*Records for this exercise*.
● ● ● ●

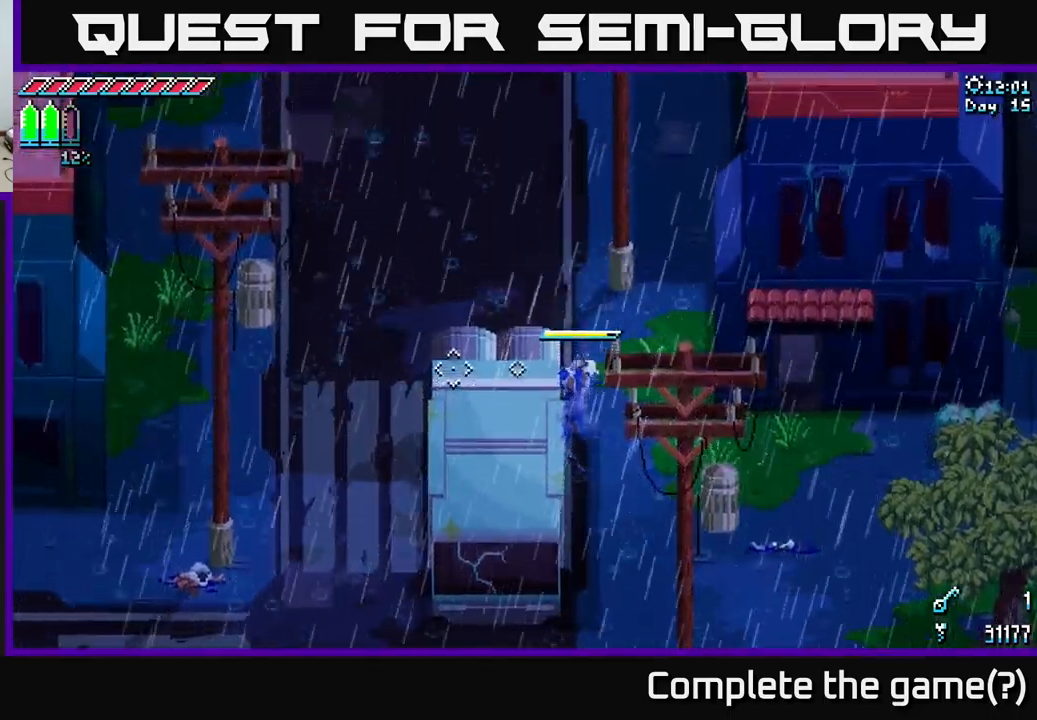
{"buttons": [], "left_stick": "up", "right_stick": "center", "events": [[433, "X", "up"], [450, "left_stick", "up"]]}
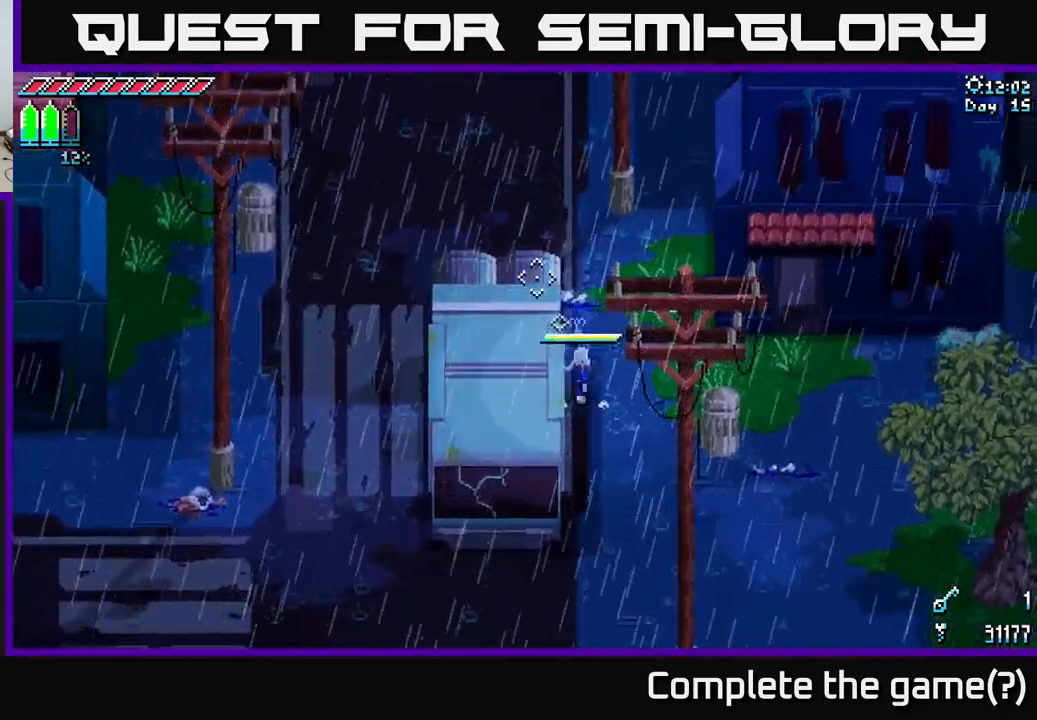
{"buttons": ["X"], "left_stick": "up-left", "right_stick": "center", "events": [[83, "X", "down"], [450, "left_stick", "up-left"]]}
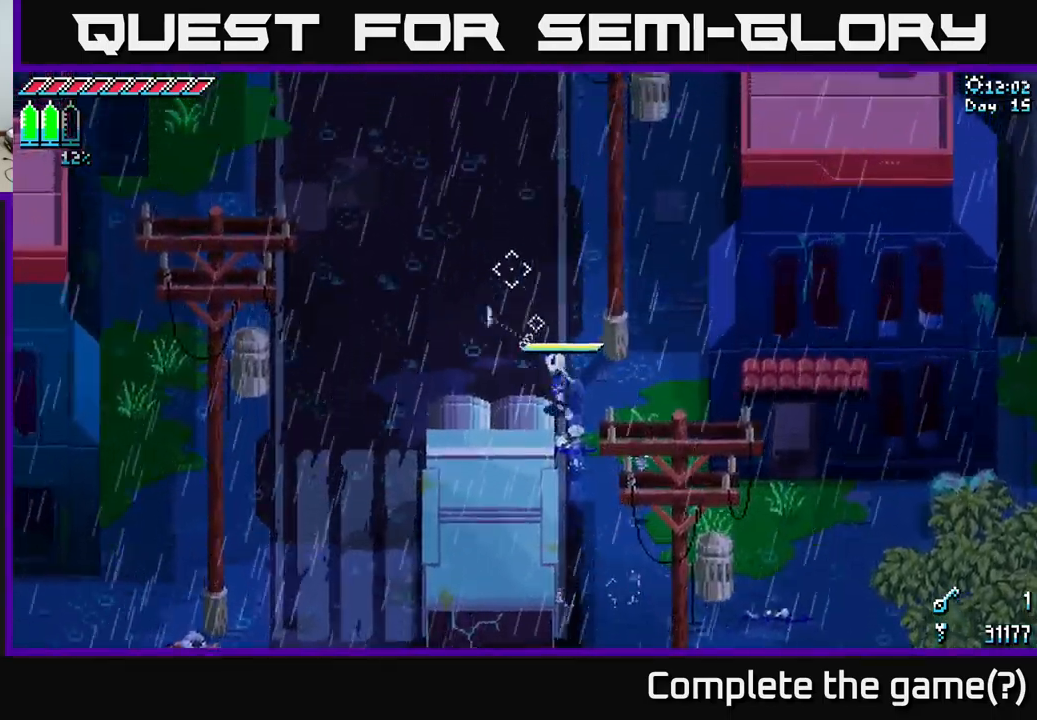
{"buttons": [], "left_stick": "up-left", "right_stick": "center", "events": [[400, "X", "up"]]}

● ● ● ●

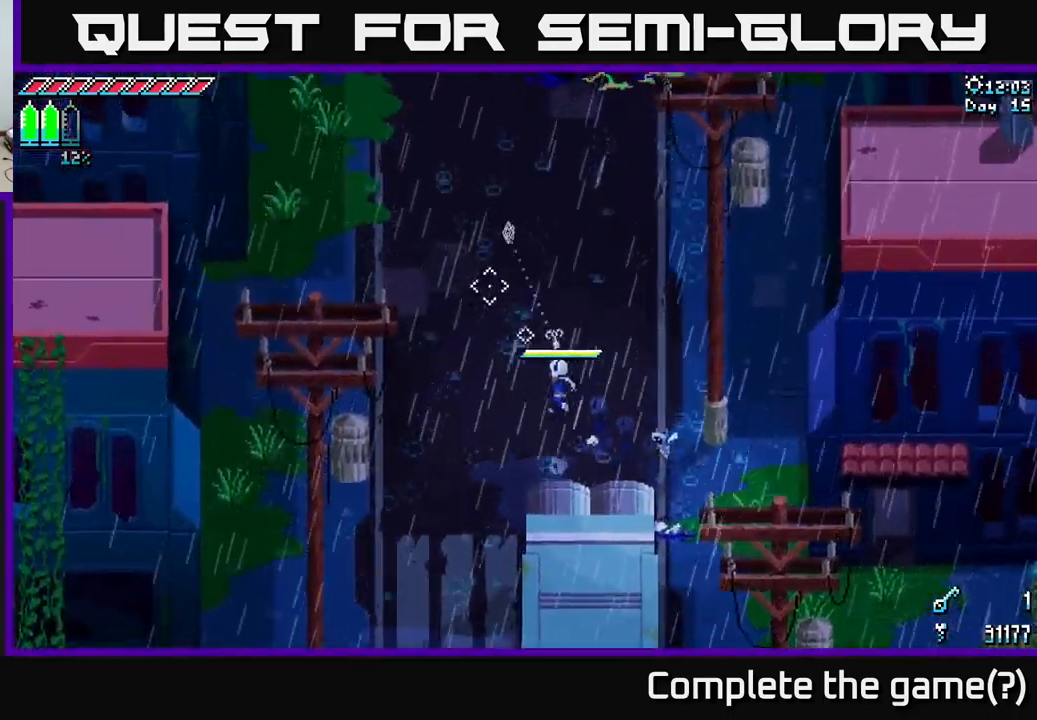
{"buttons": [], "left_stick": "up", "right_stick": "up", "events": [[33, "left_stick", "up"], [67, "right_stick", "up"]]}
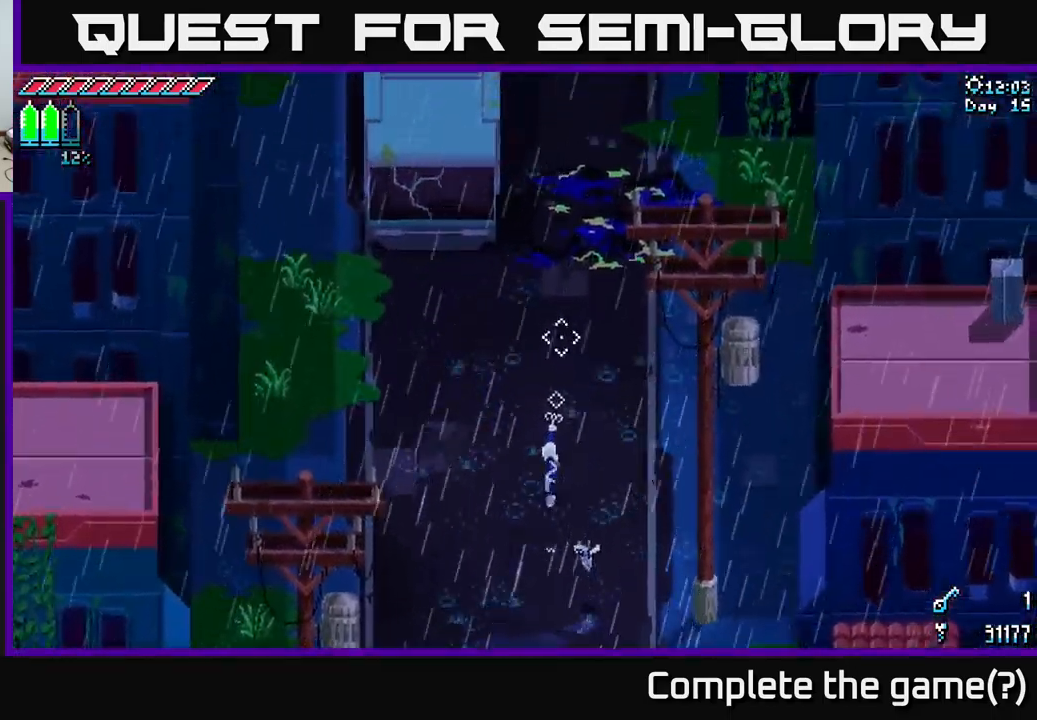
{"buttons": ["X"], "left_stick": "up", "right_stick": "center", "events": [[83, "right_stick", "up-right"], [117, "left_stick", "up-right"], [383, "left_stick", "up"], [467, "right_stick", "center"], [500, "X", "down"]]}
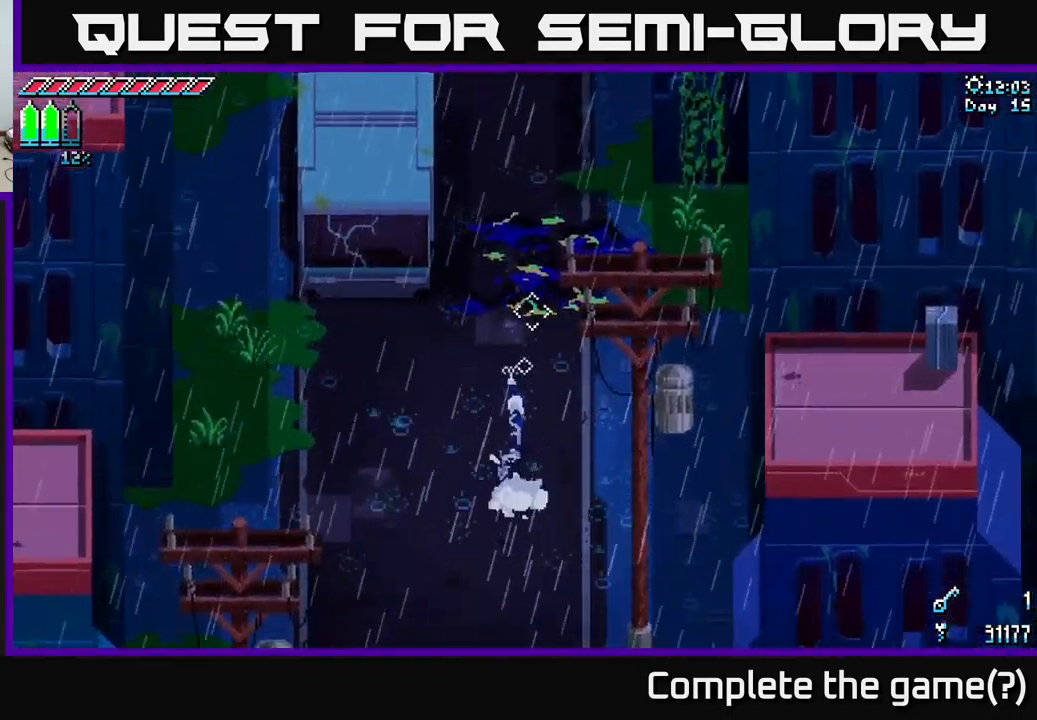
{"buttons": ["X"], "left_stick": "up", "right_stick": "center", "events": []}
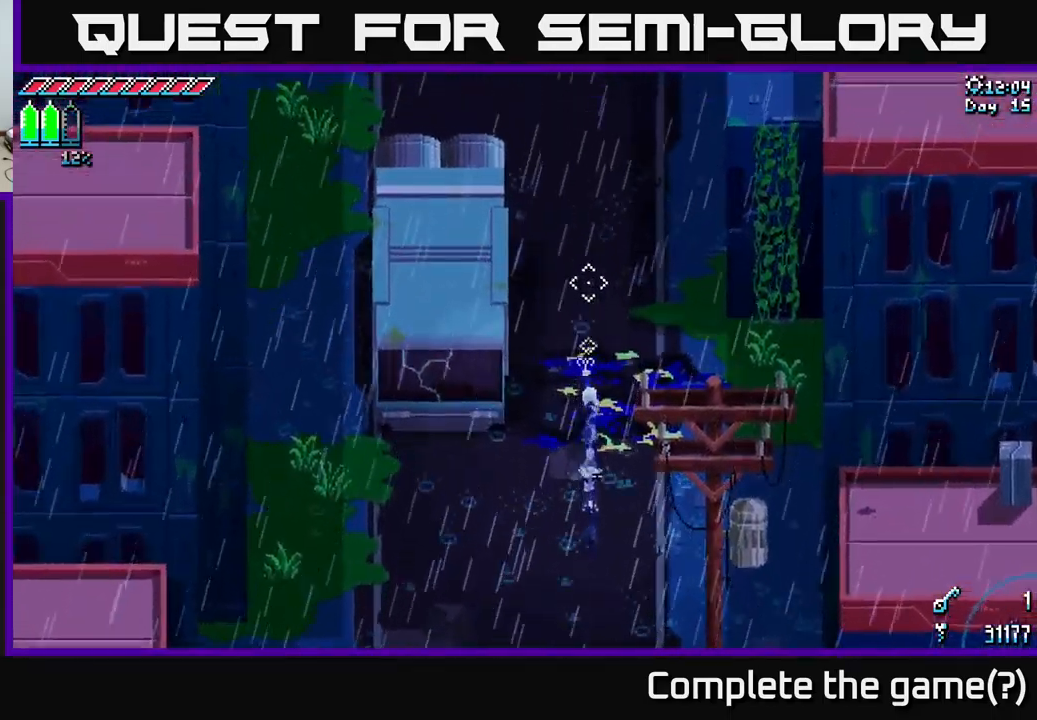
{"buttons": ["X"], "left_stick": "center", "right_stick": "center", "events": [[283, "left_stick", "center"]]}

● ● ● ●

*What the exercise asks*. Copy every line of the data above in which the string "center" appears.

*Response to the exercise*.
{"buttons": [], "left_stick": "up", "right_stick": "center", "events": [[433, "X", "up"], [450, "left_stick", "up"]]}
{"buttons": ["X"], "left_stick": "up-left", "right_stick": "center", "events": [[83, "X", "down"], [450, "left_stick", "up-left"]]}
{"buttons": [], "left_stick": "up-left", "right_stick": "center", "events": [[400, "X", "up"]]}
{"buttons": ["X"], "left_stick": "up", "right_stick": "center", "events": [[83, "right_stick", "up-right"], [117, "left_stick", "up-right"], [383, "left_stick", "up"], [467, "right_stick", "center"], [500, "X", "down"]]}
{"buttons": ["X"], "left_stick": "up", "right_stick": "center", "events": []}
{"buttons": ["X"], "left_stick": "center", "right_stick": "center", "events": [[283, "left_stick", "center"]]}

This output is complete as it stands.